Passage shown Start Marker

Hislopia, Carter, Ann. Nat. Hist. (3) i, p. 169 (1858). Hislopia, Stolickza, J. As. Soc. Bengal, xxxviii (2), p. 61 (1869). Norodonia, Jullien, Bull. Soc. zool. France, v, p. 77 (1880). Hislopia, id., ibid. x, p. 183 (1885). Norodonia, id., ibid. p. 180. Echinella, Korotneff, Biol. Centrbl. xxi, p. 311 (1901). Hislopia, Annandale, J. As. Soc. Bengal (new series) ii, p. 59 (1906). Hislopia, Loppens, Ann. Biol. lacustre, iii, p. 175 (1908).

Type, Hislopia lacustris, Carter.

Zoarium. The zoarium consists primarily of a main axis running in a straight line, with lateral branches that point forwards and outwards. Further proliferation, however, often compacts the structure into an almost uniform flat area.

Zoœcia. The zoœcia (fig. 35 B, p. 190) are flat and have the orifice surrounded by a chitinous rim but not much raised above the dorsal surface. They arise directly one from another.

Polypide. The polypide possesses from 12 to 20 tentacles. Its funiculus is rudimentary or absent. Neither the ovaries nor the testes have any fixed position on the lateral walls of the zoœcium to which they are confined.

The position of this genus has been misunderstood by several zoologists. Carter originally described Hislopia as a cheilostome allied to Flustra; in 1880 Jullien perpetuated the error in describing his Norodonia, which was founded on dried specimens of Carter's genus; while Loppens in 1908 still regarded the two "genera" as distinct and placed them both among the cheilostomes. In 1885, however, Jullien retracted his statement that Norodonia was a cheilostome and placed it, together with Hislopia, in a family of which he recognized the latter as the eponymic genus. Carter's mistake arose from the fact that he had only examined preserved specimens, in which the thickened rim of the orifice is strongly reminiscent of the "peristome" of certain cheilostomes, while the posterior of the four folds into which the tentacle sheath naturally falls (as in all ctenostomes, cf. the diagram on p. 191) is in certain conditions rather larger than the other three and suggests the "lip" characteristic of the cheilostomes. If living specimens are examined, however, it is seen at once that the posterior fold, like the two lateral folds and the anterior one, changes its form and size from time to time and has no real resemblance to a "lip."

Passage shown End Marker
Given entries Start Marker

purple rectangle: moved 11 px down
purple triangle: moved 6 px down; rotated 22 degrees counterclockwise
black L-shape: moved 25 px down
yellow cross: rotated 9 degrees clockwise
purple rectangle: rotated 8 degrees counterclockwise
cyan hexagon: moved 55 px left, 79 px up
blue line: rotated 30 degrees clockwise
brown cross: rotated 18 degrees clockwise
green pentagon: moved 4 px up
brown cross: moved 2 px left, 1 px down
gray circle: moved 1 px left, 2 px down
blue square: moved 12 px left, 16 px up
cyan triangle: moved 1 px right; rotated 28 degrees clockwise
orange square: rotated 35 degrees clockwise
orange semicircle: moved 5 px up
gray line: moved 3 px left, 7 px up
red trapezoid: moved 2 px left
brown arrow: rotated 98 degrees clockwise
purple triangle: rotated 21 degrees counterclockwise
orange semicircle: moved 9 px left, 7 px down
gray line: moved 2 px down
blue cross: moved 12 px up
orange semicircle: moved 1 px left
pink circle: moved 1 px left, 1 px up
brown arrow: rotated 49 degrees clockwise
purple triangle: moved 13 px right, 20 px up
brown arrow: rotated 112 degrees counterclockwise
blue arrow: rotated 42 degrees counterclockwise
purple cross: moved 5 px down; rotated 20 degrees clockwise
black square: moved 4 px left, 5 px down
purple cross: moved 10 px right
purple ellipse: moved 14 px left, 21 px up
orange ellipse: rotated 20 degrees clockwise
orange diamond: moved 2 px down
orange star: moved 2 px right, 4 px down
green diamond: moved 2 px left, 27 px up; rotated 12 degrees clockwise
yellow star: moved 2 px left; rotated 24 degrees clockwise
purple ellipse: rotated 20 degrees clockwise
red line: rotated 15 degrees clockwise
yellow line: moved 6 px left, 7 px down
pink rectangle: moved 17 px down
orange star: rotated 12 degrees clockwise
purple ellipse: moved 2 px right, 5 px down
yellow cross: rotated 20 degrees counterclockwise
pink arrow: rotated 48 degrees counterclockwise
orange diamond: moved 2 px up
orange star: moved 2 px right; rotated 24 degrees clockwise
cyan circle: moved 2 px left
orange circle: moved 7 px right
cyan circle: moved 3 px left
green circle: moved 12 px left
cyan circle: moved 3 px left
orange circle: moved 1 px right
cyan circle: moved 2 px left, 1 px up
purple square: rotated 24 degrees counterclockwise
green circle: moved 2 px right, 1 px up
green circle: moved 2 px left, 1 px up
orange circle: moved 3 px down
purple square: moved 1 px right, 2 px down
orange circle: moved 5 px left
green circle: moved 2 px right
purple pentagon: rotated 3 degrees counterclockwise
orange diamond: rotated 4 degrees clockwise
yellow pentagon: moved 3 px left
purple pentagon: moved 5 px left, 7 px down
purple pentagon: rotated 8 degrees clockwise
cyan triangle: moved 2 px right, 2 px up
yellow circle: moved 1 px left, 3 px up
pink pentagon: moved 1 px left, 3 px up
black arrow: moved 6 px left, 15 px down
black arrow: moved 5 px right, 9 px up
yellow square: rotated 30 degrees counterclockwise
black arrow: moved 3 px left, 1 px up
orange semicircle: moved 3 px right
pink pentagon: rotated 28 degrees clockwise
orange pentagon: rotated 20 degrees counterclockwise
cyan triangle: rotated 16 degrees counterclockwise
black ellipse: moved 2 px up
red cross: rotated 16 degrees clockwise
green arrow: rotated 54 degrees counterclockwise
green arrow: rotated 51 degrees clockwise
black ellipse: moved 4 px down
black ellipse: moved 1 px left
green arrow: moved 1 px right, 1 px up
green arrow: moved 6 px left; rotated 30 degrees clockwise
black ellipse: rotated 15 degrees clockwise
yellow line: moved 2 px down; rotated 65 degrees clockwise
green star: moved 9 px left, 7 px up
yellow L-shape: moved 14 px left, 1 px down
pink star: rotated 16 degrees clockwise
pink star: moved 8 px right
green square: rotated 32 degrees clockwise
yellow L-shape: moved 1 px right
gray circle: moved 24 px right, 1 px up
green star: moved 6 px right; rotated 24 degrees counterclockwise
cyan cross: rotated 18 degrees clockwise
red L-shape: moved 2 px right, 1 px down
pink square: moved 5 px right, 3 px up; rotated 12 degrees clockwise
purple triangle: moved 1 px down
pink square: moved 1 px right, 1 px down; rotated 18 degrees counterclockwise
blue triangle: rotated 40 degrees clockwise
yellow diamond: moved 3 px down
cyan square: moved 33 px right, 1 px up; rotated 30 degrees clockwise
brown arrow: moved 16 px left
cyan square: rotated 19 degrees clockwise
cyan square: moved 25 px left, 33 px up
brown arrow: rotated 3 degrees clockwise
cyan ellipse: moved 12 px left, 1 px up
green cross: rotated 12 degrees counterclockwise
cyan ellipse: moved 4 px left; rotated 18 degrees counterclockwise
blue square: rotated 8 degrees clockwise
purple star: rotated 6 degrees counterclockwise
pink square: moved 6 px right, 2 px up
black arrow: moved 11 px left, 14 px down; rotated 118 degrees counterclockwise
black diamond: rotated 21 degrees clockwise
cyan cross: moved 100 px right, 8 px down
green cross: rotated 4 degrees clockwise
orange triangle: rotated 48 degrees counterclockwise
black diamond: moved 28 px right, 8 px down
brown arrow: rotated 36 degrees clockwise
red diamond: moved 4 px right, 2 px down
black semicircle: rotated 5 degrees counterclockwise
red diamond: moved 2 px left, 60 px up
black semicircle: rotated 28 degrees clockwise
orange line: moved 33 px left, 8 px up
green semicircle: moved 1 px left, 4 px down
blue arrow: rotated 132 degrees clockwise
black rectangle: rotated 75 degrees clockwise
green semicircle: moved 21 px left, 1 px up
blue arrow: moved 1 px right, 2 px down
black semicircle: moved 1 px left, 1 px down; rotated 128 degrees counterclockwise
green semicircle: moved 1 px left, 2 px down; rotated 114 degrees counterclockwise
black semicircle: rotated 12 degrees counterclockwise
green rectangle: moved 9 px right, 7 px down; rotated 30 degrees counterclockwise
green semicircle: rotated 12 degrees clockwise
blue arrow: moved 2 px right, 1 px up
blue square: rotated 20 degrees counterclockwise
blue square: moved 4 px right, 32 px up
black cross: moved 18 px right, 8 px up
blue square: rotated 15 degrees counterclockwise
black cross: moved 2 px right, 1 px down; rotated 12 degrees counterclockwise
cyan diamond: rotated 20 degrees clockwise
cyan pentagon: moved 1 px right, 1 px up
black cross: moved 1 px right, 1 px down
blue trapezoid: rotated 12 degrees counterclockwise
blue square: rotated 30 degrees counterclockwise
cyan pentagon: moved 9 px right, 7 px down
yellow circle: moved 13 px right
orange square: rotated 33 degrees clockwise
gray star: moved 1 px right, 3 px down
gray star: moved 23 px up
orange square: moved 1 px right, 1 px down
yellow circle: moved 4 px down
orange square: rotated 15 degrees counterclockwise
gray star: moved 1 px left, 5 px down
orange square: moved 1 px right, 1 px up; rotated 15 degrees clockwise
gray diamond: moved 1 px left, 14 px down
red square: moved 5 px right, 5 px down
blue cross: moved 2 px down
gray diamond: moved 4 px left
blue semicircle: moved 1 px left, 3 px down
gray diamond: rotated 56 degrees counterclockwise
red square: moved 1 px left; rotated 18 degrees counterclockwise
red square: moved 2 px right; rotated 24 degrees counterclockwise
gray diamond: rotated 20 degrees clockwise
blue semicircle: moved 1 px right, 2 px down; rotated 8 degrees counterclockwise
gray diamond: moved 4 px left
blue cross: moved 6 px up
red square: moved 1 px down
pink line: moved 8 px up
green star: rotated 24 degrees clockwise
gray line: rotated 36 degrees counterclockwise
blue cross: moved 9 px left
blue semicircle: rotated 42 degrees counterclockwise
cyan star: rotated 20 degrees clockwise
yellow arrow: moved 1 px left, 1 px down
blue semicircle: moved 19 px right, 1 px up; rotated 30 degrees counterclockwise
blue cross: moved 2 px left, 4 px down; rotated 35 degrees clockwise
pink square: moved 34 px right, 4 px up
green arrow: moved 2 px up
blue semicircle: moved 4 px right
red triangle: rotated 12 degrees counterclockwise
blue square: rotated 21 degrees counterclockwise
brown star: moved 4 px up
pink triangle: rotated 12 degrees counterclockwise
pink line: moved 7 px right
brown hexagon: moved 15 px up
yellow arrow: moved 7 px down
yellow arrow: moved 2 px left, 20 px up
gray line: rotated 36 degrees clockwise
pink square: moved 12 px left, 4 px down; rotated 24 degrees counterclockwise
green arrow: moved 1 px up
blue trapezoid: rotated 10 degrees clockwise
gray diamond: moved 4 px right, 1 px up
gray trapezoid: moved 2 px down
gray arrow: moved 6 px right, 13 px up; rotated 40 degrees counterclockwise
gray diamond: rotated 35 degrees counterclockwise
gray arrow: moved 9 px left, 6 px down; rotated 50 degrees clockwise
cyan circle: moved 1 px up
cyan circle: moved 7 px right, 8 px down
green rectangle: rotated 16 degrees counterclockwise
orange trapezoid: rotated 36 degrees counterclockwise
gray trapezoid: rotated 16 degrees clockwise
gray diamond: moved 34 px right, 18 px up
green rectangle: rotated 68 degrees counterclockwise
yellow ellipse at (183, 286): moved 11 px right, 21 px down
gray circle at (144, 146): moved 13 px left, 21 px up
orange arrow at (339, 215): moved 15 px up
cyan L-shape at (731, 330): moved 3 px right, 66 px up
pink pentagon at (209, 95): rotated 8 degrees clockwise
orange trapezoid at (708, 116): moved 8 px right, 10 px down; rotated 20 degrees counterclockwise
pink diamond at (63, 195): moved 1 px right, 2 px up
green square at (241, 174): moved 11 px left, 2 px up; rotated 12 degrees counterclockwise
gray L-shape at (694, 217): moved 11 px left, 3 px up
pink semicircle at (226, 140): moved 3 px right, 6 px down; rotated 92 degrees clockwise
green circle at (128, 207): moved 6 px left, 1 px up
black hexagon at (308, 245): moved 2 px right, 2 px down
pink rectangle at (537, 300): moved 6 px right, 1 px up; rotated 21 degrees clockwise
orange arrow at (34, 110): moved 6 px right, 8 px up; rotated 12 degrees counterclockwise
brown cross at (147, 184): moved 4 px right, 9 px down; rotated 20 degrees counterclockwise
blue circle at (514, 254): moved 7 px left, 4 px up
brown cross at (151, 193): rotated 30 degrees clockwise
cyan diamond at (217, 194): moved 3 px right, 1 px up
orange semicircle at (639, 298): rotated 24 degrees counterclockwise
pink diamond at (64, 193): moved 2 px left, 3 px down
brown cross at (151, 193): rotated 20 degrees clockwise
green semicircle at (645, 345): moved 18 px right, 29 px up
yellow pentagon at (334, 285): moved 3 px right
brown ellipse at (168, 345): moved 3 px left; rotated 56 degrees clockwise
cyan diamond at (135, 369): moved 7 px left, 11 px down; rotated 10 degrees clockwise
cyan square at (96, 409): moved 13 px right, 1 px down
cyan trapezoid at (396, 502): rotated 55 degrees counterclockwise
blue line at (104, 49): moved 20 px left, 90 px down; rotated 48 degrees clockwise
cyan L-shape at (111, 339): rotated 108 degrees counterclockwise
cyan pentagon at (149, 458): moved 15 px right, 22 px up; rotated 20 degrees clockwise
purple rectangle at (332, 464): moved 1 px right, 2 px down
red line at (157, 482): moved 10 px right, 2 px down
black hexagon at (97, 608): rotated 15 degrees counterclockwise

Given entries End Marker

Task requirements =>
1. Echo the passage on Hislopia, starting with "Hislopia, Carter, Ann." and going on through "p. 175 (1908).".
2. Using the passage on Hislopia, decide whether each statement agrees with it, answering yes or no and quoting the words that settle it:
(a) The polypide has from 12 to 20 tentacles.
(b) Jullien founded Norodonia on living specimens.
(c) The zoœcia arise directly one from another.
3. Finish out the next part of the passage on Hislopia, beginning after its last sentence.
The lines play no part here.

Replies =>
1.
Hislopia, Carter, Ann. Nat. Hist. (3) i, p. 169 (1858). Hislopia, Stolickza, J. As. Soc. Bengal, xxxviii (2), p. 61 (1869). Norodonia, Jullien, Bull. Soc. zool. France, v, p. 77 (1880). Hislopia, id., ibid. x, p. 183 (1885). Norodonia, id., ibid. p. 180. Echinella, Korotneff, Biol. Centrbl. xxi, p. 311 (1901). Hislopia, Annandale, J. As. Soc. Bengal (new series) ii, p. 59 (1906). Hislopia, Loppens, Ann. Biol. lacustre, iii, p. 175 (1908).

2.
(a) Yes: "The polypide possesses from 12 to 20 tentacles."
(b) No: "which was founded on dried specimens of Carter's genus"
(c) Yes: "They arise directly one from another."

3.
That there is a remarkable, if superficial, resemblance both as regards the form of the zoœcium and as regards the method of growth between Hislopia and certain cheilostomes cannot be denied, but the structure of the orifice and indeed of the whole organism is that of a ctenostome and the resemblance must be regarded as an instance of convergence rather than of genetic relationship.

The most striking feature of the polypide of Hislopia is its gizzard (fig. 38, p. 201) which is perhaps unique (except for that of Arachnoidea) both in structure and function. In structure its peculiarities reside mainly in three particulars: (i), it is not constricted off directly from the thin-walled œsophageal tube, but possesses at its upper extremity a thick-walled tubular portion which can be entirely closed from the œsophagus at its upper end but always remains in communication with the spherical part of the gizzard; (ii), this spherical part of the gizzard is uniformly lined with a thick chitinous or horny layer which in optical section has the appearance of a pair of ridges; and (iii), there is a ring of long and very powerful cilia round the passage from the gizzard to the stomach. The cardiac limb of the stomach, which is large and heart-shaped, is obsolete. The wall of the spherical part of the gizzard consists of two layers of cells, an outer muscular layer consisting of powerful circular muscles and an inner glandular layer, which secretes the chitinous lining. The inner walls of the tubular part consist of non-ciliated columnar cells, and when the polypide is retracted it lies almost at right angles to the main axis of the zoœcium.

The spherical part of the gizzard invariably contains a number of green cells, which lie free in the liquid it holds and are kept in motion by the cilia at its lower aperture. The majority of these cells can be seen with the aid of a high power of the microscope to consist of a hard spherical coat or cyst containing green protoplasm in which a spherical mass of denser substance (the nucleus) and a number of minute transparent granules can sometimes be detected. The external surface of many of the cysts is covered with similar granules, but some are quite clean.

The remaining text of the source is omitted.